Prof Clack worked and taught at the University Museum of Zoology in Cambridge for 39 years until she retired in 2015. Her achievements were celebrated in 2012 in a documentary on her work in the BBC Four series Beautiful Minds. In 2009, she was elected a fellow of the Royal Society.

“In the Museum, we were greatly saddened to hear of Jenny’s death,” said the director of the Museum of Zoology, Professor Rebecca Kilner. “Jenny was such a longstanding member of the Museum’s community, and such a wonderful colleague in the wider Department too, that it is hard for all of us to imagine life without her.”

Prof Clack was born in Manchester on November 3, 1947 and attended Bolton School, before receiving a BSc in Zoology from the University of Newcastle upon Tyne in 1970. A keen biker, she met her husband Rob at a motorcycle club in 1976.

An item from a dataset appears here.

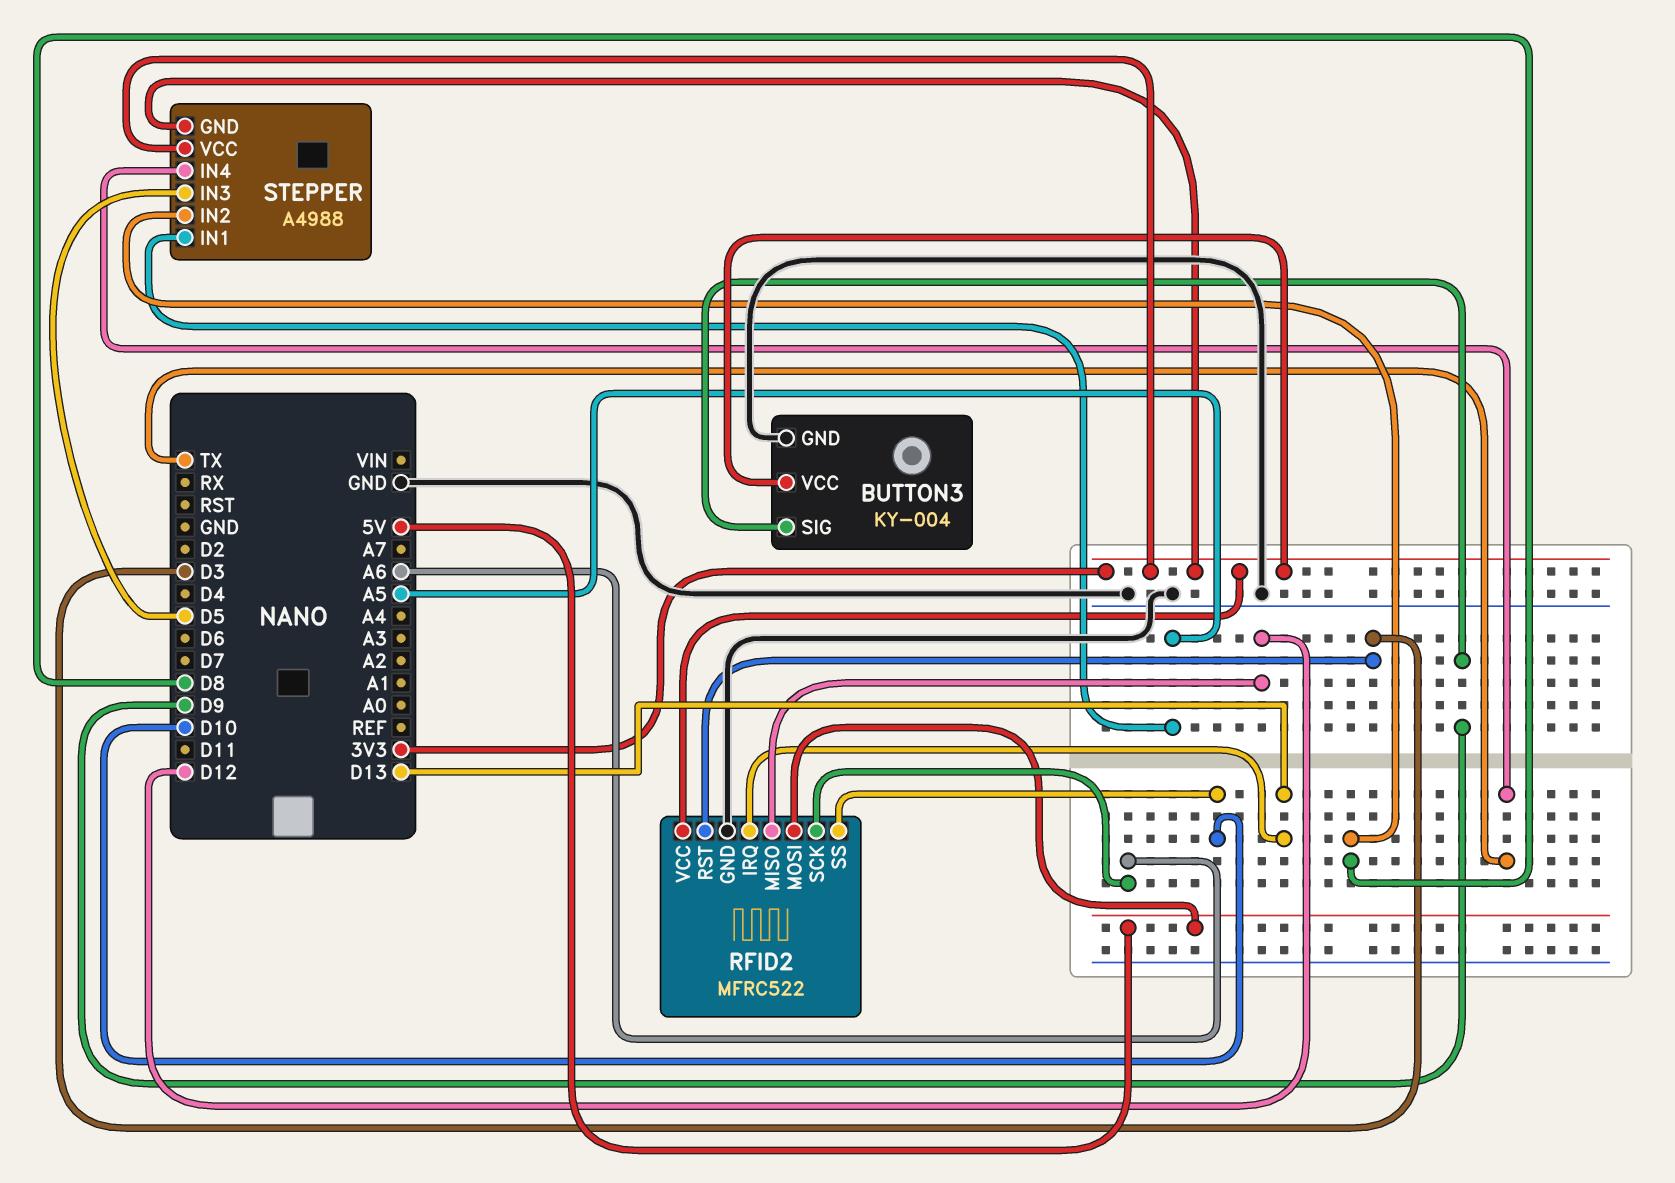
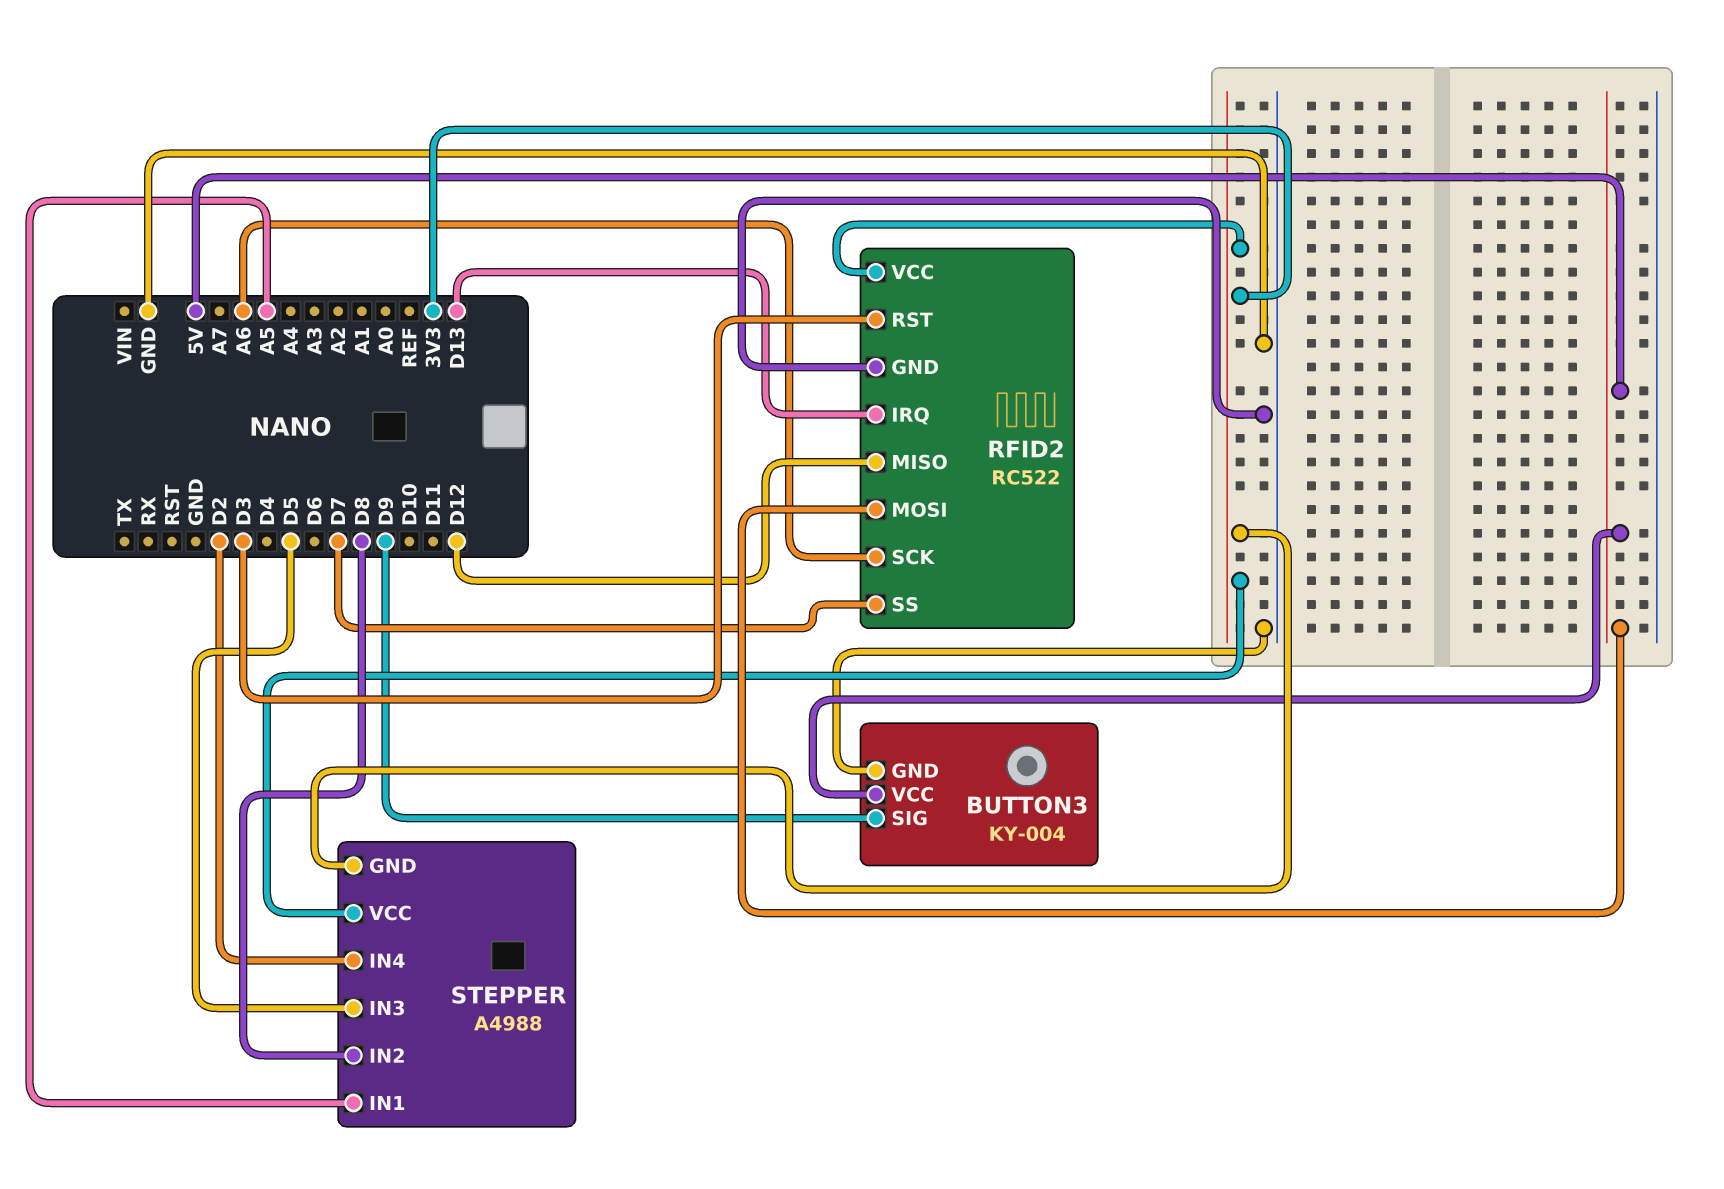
BUTTON3 pin VCC: 3V3 -> 5V
RFID2: MFRC522 -> RC522
RFID2 pin SS: D10 -> D7
STEPPER pin IN4: TX -> D2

Prof Kilner added: “Jenny was lauded internationally for her research yet she wore her exceptional scientific achievements with great modesty.

“She was a warm and gently supportive colleague who quietly got on with her work, making brilliant discovery after brilliant discovery. Jenny’s immense scientific legacy includes several current stars of palaeontology, who were trained in her lab. Her work lives on in the Museum through the many specimens she collected and prepared, and through some of the displays in our public galleries.”